[練習問題 1]
抜粋文のうち、「前回の記事では、「政府支出が」から「金を発行することもできます。」までを、両端も含めてそのまま書き写して返してください。

[抜粋文]
【漫画】モノポリーで分かるお金

2024年5月20日
全体に公開

前回の記事では、「政府支出がまず先(スペンディング・ファースト)」についてとりあげました。ニューヨーク州立大学ストーニーブルック校のステファニーケルトン教授は、モノポリーの事例を使って、通貨を発行する政府の役割を説明します。

このように、プレイヤーに最初にお金を配るバンカーの役割と、通貨を発行する政府の役割は似ているということになります。バンカーが最初にプレイヤーにお金を渡さない限り、モノポリーのボード上で、プレイヤーは様々な経済活動を行うことはありえません。つまり、通貨を発行する政府が支出して、国民にお金を渡さない限り、国民は通貨を介した経済活動を行うことはできないのです。モノポリーのバンカーと通貨を発行する政府は通貨の「発行者」であり、モノポリーのプレイヤーや、一般の家計・企業・地方政府は通貨の「利用者」ということになります。

5/12にイーロン・マスク氏がポストしていた件が、まさにこのことです。

イーロンマスク氏は、モノポリーの公式ルールブックの「もし銀行がお金が無くなったら?」という質問と回答を引用しながら、「(これが)連邦準備制度(the Federal Reserve)の仕組みだ」と言っているわけです。

Q.もし銀行にお金がなくなったら?
A. 銀行にお金がなくなれば銀行は破産すると思っているプレイヤーもいるでしょうが、銀行は破産することはありません。プレイを続けるため、銀行は、再び運営するために十分に必要なお金をもつまで、各プレイヤーの銀行との取引を紙を使って記録しましょう。銀行家(バンカー)は、普通の紙をつかって新しいお金を発行することもできます。

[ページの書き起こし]
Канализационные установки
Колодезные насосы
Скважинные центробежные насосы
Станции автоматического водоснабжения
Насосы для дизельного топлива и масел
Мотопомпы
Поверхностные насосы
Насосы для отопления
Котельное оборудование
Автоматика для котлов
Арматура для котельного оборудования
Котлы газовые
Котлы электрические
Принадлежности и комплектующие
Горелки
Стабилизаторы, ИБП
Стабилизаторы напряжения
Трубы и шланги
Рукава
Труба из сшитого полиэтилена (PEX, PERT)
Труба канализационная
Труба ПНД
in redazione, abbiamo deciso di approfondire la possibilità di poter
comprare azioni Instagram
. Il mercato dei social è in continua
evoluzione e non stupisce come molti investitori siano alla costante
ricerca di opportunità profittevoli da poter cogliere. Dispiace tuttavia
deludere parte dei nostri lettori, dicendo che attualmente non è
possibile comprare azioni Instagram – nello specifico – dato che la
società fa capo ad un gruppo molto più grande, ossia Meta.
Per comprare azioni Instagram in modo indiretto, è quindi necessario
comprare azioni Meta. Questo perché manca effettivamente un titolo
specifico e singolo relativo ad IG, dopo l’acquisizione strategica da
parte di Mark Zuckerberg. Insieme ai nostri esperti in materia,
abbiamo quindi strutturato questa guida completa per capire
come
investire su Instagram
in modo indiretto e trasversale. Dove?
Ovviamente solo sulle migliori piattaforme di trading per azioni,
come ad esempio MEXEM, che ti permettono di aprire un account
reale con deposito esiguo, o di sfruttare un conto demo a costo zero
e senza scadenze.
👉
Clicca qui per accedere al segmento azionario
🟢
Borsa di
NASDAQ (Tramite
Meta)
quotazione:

[練習問題 2]
記録の中で「Instagram」という語を含む行を、すべて一覧にしてください。大文字と小文字は区別します。

[解答 1]
前回の記事では、「政府支出がまず先(スペンディング・ファースト)」についてとりあげました。ニューヨーク州立大学ストーニーブルック校のステファニーケルトン教授は、モノポリーの事例を使って、通貨を発行する政府の役割を説明します。

このように、プレイヤーに最初にお金を配るバンカーの役割と、通貨を発行する政府の役割は似ているということになります。バンカーが最初にプレイヤーにお金を渡さない限り、モノポリーのボード上で、プレイヤーは様々な経済活動を行うことはありえません。つまり、通貨を発行する政府が支出して、国民にお金を渡さない限り、国民は通貨を介した経済活動を行うことはできないのです。モノポリーのバンカーと通貨を発行する政府は通貨の「発行者」であり、モノポリーのプレイヤーや、一般の家計・企業・地方政府は通貨の「利用者」ということになります。

5/12にイーロン・マスク氏がポストしていた件が、まさにこのことです。

イーロンマスク氏は、モノポリーの公式ルールブックの「もし銀行がお金が無くなったら?」という質問と回答を引用しながら、「(これが)連邦準備制度(the Federal Reserve)の仕組みだ」と言っているわけです。

Q.もし銀行にお金がなくなったら?
A. 銀行にお金がなくなれば銀行は破産すると思っているプレイヤーもいるでしょうが、銀行は破産することはありません。プレイを続けるため、銀行は、再び運営するために十分に必要なお金をもつまで、各プレイヤーの銀行との取引を紙を使って記録しましょう。銀行家(バンカー)は、普通の紙をつかって新しいお金を発行することもできます。

[解答 2]
comprare azioni Instagram
possibile comprare azioni Instagram – nello specifico – dato che la
Per comprare azioni Instagram in modo indiretto, è quindi necessario
investire su Instagram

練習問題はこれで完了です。